2. What first called you to this place, and has that call changed over time?
Was it light? Silence? Something harder to name? And if you now know it more deeply, do you come for the same reasons or has the relationship quietly shifted into something else?
It was sensory from the very beginning—the cool, fresh air hitting my face, shafts of light streaming down through the tallest trees, the lush, layered vegetation that seems to grow in every direction. As a child, the redwood forest was simply my favorite place to be. That feeling hasn't changed, but what has changed is that I now have a way to hold onto it. I open my iPhone, stand still, and try to breathe it all in. The fog, the sunbeams, the deep dark comfort of the woods—I find myself not just experiencing these things but looking for how to best capture them and bring them back with me. The call is the same. The response has grown into something more.
3. Describe this place using only those details a camera cannot capture.
Think of sound, smell, temperature, the particular quality of the air, or that feeling in your body when you arrive. What is present there that never makes it into the frame?
There's a particular quality of darkness in the deep woods that I longed for as a child, and still do. Not frightening darkness, but the kind that wraps around me like a shelter. The air is cool and damp in a way that feels almost alive, carrying that rich, earthy scent of moss and bark and soil that no image can hold. The sound is layered: the soft creak of branches, the muffled quiet that only dense forest produces, the occasional drip of condensation finding its way to the ground, or the top of my head. And then there's what happens in the body when I step on the trail—shoulders dropping, breath slowing, some held tension releasing that I didn't even know I was carrying. That feeling of safety. Of being received. That's what I keep returning for. The immersive experience that never quite makes it into the frame, yet the image can take me there in an instant.
4. Choose one image from this place to share.
Think beyond your finest technical work, or your most awarded. Choose the image that is most true, the one that comes closest to why you keep returning to your home place.
This isn't my most technically polished image from the redwoods, but it's one that feels true. When I look at it, I don't see a photograph—I feel comfort.
5. What have you learned about yourself through this place?
Places are mirrors as much as subjects. What has this landscape shown you about your own interior terrain—your fears, your longings, your way of seeing?
I've learned that I can find something interesting, even beautiful, in almost any natural setting. I've traveled to the Galapagos, Antarctica, the deserts and canyons, the high Sierra, and I've genuinely thrived in all of those places. But what the redwoods have shown me is that there's a difference between thriving and belonging. The places I love most, wherever I am, tend to share something with the forest: a quality of shelter, a certain softness of light, a sense of being held rather than exposed. The redwoods taught me what comfort feels like in a landscape, and that knowledge travels with me everywhere I go. It turns out that what I'm always looking for, in any place, is some echo of that feeling I first found among the tall trees.
6. What is one lesson you will take away from one of the essays in The Nature of Place?
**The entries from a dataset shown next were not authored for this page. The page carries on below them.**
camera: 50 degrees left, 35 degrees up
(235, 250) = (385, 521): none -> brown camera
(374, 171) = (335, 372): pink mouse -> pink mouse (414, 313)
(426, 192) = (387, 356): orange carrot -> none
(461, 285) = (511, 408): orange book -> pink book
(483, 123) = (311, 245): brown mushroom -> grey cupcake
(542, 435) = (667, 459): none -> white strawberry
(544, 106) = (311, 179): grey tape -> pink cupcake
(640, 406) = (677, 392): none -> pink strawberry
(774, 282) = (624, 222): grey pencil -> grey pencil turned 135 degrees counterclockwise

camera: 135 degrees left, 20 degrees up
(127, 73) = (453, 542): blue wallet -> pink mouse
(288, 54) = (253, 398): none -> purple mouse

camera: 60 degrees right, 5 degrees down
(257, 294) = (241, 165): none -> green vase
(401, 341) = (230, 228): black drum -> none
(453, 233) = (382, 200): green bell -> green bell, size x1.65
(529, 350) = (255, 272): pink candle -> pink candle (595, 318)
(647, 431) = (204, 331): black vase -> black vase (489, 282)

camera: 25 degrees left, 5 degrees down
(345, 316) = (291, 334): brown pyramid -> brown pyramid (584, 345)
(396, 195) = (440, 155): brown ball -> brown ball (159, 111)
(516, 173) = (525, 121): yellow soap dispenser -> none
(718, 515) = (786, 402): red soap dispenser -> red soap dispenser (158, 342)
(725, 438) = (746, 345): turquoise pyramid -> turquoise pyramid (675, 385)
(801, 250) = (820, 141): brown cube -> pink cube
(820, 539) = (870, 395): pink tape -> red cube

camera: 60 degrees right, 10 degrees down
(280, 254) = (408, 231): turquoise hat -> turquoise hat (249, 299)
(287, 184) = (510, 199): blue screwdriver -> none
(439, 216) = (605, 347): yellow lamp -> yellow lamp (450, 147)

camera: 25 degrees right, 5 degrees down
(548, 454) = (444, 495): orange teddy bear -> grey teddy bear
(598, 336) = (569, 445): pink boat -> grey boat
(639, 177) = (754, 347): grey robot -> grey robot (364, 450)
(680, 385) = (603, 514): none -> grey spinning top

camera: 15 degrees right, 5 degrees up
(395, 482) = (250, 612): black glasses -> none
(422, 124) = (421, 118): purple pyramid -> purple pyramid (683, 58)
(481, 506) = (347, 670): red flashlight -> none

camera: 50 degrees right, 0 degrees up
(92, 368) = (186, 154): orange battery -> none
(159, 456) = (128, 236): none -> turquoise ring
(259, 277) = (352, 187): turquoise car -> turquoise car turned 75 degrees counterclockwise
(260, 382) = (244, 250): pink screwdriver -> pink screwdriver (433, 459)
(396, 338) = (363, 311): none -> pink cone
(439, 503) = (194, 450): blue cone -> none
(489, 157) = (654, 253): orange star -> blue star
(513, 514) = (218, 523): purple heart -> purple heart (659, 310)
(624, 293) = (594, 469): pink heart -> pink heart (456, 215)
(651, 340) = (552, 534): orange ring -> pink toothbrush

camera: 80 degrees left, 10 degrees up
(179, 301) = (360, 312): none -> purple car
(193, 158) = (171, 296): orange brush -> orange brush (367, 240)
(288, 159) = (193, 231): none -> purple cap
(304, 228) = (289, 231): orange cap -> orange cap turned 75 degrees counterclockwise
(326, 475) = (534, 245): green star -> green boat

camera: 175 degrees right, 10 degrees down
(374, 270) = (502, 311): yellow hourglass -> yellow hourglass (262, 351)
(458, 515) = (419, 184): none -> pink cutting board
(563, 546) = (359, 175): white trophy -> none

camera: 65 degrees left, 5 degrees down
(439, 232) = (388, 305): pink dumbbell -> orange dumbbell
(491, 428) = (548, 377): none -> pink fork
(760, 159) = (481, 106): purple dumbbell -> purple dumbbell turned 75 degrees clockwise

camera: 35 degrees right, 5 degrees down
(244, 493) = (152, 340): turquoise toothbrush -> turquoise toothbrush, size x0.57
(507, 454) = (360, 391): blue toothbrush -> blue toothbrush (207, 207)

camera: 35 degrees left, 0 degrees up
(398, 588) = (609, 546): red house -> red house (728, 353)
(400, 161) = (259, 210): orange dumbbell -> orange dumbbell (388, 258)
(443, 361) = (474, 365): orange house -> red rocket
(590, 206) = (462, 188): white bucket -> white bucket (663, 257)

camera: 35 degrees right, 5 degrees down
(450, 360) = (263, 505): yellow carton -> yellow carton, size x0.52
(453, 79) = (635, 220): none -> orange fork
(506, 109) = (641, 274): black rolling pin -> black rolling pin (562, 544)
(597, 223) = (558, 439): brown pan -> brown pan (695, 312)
In what way has this ebook provoked thought in terms of your photography practice? Will this lesson lead to any change in your philosophy or approach going forward?
People will often try to tell us who we are. They'll assign a label—to our work, to our approach, to what kind of photographer we're supposed to be. Reading through my fellow photographers' essays in The Nature of Place, what stayed with me most was a kind of quiet permission to resist that. To stay open. Each of these writers brought their own relationship to place, their own philosophy, their own way of seeing. And what struck me was how many of those perspectives resonated with me, and how much richer my own thinking became for having encountered them. When I think back to why I said “yes!” to this project, I’m fairly sure I knew then that it would change me, and help me grow in a good way.
The lesson I'm carrying forward is this: always be open to new experiences, new ideas, new stories. The ones that resonate will do their own work inside you. They'll surface when you least expect it—in the field, behind the lens, in the way you begin to ask different questions of a place. That kind of growth can't be forced. But it can be invited, and this ebook reminded me to keep every door open.